DOCUMENT:
━━━━━━

# Bought amazon firestick



## jsud2002 (Nov 7, 2015)

Well I went and bought a new gadget today I bought myself an Amazon firestick










All plugged in and working great :thumbsup:

now to try and get Kodi to work on it and I will be sorted :laugh:


----------



## Guest (Jun 23, 2016)

jsud2002 said:


> now to try and get Kodi to work on it


 who's she? is she pretty? :wink:


----------



## jsud2002 (Nov 7, 2015)

Bruce said:


> who's she? is she pretty? :wink:


 She's sexy lol


----------



## SilentBob (Jul 15, 2015)

I keep meaning to do this myself....few of my buddies have done it, and they swear by it. One even cancelled sky afterwards.

Good luck, would be interested to hear what you think.


----------



## xellos99 (Dec 17, 2015)

Let me guess it requires good internet.

Where I live it is less than 1 meg speed still lol.

Superfast Britain my ar+e


----------



## Faze (Mar 1, 2013)

There is a better option, but you need to buy a NOW TV box and £80 subscription


----------



## Guest (Jun 23, 2016)

what is the minimum internet speed required?

━━━━━━

[Entries from a collection]
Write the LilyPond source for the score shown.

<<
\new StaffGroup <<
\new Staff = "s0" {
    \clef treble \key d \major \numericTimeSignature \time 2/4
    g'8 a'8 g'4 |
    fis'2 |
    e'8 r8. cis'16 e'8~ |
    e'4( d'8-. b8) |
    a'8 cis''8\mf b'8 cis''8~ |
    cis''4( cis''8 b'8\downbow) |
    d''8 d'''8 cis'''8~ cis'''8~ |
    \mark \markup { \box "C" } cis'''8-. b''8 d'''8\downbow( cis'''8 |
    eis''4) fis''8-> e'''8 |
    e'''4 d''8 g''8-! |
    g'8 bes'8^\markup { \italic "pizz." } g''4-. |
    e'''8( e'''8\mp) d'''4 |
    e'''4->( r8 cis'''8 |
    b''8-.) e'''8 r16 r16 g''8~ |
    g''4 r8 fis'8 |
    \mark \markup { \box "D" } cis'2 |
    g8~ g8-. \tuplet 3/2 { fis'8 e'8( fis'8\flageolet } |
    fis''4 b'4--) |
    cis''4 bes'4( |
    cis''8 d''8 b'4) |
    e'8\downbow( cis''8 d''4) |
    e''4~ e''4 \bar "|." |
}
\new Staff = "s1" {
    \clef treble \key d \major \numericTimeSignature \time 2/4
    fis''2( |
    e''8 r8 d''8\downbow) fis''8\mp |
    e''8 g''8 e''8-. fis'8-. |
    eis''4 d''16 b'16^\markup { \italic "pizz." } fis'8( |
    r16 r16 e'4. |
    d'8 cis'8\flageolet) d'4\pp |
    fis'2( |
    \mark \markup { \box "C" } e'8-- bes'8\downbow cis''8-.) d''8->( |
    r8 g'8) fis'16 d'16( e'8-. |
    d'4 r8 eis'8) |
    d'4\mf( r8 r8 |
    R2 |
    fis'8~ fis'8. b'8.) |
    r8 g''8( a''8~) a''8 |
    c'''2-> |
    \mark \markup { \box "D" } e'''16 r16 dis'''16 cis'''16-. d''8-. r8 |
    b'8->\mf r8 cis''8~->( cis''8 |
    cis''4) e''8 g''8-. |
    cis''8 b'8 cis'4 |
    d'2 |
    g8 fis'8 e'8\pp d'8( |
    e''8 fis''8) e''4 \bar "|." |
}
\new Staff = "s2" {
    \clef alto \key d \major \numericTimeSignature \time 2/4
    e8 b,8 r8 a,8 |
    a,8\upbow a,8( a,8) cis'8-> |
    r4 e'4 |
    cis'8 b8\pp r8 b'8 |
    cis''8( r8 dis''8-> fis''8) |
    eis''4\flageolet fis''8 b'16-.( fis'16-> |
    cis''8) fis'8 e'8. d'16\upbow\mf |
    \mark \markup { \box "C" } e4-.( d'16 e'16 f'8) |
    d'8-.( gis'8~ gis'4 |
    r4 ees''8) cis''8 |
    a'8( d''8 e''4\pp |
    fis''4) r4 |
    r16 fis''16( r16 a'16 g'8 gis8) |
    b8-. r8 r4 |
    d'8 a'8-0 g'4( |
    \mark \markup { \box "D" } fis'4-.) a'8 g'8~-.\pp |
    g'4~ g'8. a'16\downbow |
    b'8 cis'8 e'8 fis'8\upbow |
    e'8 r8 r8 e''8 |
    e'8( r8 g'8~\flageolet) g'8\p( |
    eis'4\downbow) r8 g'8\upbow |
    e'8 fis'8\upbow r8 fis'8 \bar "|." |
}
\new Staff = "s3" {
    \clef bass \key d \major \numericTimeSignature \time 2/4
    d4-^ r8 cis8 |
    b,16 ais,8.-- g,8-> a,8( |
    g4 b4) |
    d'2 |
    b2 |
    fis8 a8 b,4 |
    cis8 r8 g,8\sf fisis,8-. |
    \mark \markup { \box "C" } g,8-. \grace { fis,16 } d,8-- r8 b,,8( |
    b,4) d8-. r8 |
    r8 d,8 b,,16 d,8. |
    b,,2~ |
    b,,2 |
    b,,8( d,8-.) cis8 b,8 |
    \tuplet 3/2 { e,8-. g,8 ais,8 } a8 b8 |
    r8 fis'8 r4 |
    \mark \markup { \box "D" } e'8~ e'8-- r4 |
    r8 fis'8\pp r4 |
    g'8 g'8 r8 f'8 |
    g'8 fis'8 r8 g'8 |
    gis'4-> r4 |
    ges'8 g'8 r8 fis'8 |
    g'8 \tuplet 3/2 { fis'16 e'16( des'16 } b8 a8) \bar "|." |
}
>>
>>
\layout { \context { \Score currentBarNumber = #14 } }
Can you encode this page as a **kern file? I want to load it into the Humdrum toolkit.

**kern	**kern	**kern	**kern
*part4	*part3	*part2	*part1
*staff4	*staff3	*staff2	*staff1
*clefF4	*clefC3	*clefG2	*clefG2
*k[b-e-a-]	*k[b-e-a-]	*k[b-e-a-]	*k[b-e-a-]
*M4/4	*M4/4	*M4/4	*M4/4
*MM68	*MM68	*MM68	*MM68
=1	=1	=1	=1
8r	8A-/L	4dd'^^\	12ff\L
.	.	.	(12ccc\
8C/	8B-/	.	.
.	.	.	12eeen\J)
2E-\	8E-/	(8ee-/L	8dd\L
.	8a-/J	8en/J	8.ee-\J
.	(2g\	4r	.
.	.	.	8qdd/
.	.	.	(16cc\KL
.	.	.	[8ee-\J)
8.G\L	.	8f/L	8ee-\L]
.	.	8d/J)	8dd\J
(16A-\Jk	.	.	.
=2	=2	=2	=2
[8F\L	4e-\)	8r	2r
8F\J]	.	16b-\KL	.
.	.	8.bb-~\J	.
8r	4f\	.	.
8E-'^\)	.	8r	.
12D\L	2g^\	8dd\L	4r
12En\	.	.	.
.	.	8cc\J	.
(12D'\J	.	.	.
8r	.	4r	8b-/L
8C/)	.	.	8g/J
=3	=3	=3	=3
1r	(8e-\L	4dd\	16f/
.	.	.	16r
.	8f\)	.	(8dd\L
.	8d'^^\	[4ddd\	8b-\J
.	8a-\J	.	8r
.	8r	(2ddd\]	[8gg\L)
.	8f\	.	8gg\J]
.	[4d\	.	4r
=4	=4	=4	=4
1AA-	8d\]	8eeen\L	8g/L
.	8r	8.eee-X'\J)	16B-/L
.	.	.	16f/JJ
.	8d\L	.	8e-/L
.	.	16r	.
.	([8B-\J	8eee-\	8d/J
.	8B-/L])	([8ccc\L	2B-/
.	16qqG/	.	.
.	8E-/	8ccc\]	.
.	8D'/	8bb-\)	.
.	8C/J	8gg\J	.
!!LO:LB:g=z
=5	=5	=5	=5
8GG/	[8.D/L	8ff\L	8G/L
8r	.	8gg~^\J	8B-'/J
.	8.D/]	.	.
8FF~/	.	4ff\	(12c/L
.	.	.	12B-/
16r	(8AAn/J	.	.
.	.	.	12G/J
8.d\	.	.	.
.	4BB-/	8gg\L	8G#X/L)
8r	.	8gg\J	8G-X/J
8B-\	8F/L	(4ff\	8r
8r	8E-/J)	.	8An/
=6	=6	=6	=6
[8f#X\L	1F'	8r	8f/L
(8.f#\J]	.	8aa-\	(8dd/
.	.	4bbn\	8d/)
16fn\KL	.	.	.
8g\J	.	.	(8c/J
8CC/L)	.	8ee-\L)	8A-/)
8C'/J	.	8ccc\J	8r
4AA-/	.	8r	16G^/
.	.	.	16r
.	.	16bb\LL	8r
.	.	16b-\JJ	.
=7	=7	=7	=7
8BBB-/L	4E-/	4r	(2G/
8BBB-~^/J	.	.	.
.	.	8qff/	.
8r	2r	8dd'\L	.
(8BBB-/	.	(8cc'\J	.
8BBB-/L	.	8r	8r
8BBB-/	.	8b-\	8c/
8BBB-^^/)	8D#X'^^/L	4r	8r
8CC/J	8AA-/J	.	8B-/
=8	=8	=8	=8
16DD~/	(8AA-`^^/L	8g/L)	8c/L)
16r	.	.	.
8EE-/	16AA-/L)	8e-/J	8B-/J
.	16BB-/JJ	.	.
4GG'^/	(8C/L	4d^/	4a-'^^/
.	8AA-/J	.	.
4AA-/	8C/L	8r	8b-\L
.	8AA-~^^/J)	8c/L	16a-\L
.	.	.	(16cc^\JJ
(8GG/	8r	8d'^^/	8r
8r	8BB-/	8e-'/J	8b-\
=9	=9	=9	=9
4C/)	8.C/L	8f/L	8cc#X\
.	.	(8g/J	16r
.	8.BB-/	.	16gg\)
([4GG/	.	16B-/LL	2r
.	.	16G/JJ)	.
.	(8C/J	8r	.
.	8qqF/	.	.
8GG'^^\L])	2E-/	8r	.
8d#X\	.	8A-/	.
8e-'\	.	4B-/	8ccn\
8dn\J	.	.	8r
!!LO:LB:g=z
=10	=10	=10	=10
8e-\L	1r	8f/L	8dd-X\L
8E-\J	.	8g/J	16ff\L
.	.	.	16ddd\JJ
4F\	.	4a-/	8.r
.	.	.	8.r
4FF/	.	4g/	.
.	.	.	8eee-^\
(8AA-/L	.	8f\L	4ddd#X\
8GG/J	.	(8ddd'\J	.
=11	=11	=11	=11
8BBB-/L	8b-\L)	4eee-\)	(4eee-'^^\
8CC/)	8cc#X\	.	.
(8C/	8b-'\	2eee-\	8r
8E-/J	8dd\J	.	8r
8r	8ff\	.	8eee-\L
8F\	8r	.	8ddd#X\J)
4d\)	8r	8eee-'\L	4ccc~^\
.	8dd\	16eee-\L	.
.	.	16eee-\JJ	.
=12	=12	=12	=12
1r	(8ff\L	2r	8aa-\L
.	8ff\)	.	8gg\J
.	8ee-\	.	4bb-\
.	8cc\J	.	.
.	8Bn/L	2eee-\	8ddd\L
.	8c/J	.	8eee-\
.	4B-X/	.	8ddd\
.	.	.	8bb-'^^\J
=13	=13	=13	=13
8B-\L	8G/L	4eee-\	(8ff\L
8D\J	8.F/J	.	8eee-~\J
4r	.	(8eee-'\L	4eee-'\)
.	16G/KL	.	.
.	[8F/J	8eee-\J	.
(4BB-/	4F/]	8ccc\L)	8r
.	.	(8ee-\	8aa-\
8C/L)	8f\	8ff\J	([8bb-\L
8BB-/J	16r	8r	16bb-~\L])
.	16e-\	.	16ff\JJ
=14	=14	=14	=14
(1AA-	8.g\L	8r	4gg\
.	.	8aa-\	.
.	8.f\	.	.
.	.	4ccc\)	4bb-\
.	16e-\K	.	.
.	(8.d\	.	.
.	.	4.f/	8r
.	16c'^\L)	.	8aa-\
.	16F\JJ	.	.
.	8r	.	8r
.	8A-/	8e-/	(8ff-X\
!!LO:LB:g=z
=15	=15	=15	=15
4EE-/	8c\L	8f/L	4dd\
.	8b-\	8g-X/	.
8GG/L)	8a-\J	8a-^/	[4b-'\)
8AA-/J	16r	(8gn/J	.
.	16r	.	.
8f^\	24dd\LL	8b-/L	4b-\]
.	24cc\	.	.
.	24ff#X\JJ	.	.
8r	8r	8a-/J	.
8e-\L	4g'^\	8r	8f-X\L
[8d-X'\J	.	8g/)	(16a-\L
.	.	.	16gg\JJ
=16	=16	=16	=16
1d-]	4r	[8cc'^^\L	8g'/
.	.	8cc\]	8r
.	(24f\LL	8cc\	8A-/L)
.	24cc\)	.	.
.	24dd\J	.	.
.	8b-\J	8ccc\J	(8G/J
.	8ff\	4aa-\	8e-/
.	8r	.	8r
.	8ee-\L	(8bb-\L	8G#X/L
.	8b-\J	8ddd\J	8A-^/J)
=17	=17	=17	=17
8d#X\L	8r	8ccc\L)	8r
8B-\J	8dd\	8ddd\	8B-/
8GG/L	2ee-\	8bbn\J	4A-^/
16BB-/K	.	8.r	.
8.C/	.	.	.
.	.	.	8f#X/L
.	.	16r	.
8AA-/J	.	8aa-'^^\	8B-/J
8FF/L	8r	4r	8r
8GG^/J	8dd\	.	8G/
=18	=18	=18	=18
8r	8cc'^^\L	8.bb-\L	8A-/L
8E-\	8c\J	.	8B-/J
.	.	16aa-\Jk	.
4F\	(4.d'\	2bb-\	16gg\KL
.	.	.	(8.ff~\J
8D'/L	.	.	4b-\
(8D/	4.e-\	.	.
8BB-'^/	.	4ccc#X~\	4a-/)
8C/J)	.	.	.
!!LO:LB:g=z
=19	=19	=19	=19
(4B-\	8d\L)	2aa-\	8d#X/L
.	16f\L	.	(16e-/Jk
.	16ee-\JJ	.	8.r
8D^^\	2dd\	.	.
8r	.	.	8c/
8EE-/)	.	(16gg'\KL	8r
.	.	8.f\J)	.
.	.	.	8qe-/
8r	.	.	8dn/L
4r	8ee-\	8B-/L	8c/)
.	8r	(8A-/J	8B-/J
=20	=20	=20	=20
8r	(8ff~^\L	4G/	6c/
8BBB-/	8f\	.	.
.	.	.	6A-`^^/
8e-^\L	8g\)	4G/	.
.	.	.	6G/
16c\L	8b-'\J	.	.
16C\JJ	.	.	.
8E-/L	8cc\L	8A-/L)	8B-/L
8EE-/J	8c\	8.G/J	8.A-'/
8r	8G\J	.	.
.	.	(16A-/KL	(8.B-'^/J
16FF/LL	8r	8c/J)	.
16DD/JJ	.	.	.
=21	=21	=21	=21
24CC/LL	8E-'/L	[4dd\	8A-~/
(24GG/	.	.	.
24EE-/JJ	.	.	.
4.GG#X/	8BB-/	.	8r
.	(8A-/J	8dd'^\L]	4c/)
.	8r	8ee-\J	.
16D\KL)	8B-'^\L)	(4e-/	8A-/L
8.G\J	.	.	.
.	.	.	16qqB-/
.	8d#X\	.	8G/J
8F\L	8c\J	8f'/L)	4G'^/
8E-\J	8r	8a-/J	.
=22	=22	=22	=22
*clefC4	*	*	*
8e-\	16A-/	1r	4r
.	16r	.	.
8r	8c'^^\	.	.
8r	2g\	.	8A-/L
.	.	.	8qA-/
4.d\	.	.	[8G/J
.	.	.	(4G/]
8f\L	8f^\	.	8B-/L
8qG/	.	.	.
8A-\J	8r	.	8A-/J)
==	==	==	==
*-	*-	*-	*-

━━━━━━

GIVEN TASK A: Pick out each line of the entries that contains the string "upbow" and copy those lines.
GIVEN TASK B: Add the next few posts to the forum thread about the Amazon Fire Stick, starting after its final post.

TASK RESPONSE A:
    a,8\upbow a,8( a,8) cis'8-> |
    cis''8) fis'8 e'8. d'16\upbow\mf |
    b'8 cis'8 e'8 fis'8\upbow |
    eis'4\downbow) r8 g'8\upbow |
    e'8 fis'8\upbow r8 fis'8 \bar "|." |

TASK RESPONSE B:
----------



## deano1956 (Jan 27, 2016)

four words , sat receivers with " line ",, and I don't pay sky a penny anymore robbing gits.! you need a sat receiver and internet ! and 800 channels are yours

faze kinda beat me to it!!

deano


----------



## Guest (Jun 23, 2016)

i have an openbox v8s and cant figure what its all about, can someone pm me with details please ??


----------



## deano1956 (Jan 27, 2016)

pm sent bruce

deano


----------



## richy176 (Aug 7, 2013)

deano1956 said:


> four words , sat receivers with " line


 Do you need a sat dish for these to wok?

I have found information on sat receivers but what is `line'? Sky has always looked expensive but then they have their sport and F1 channels which surely you do not get with just any sat receiver.


----------



## jsud2002 (Nov 7, 2015)

yeay I got Kodi to work so I am a happy chappy now :biggrin:


----------



## dobra (Aug 20, 2009)

I have had an HD Technomate satellite receiver for some years. Eutelsat and Astra FOC. Sky - what's that.....?

mike


----------



## deano1956 (Jan 27, 2016)

richy176 said:


> Do you need a sat dish for these to wok?
> 
> I have found information on sat receivers but what is `line'? Sky has always looked expensive but then they have their sport and F1 channels which surely you do not get with just any sat receiver.


 yes you need a dish, so if you have sky sack them off , and get a sat box, the line is well its delicate not strictly cosher and best not for open forum in case we get out hands slapped :laugh: , pm sent

deano


----------



## RWP (Nov 8, 2015)

Enjoy John......im guessing Kodi or another Siri or Cortana :band:


----------



## Biker (Mar 9, 2013)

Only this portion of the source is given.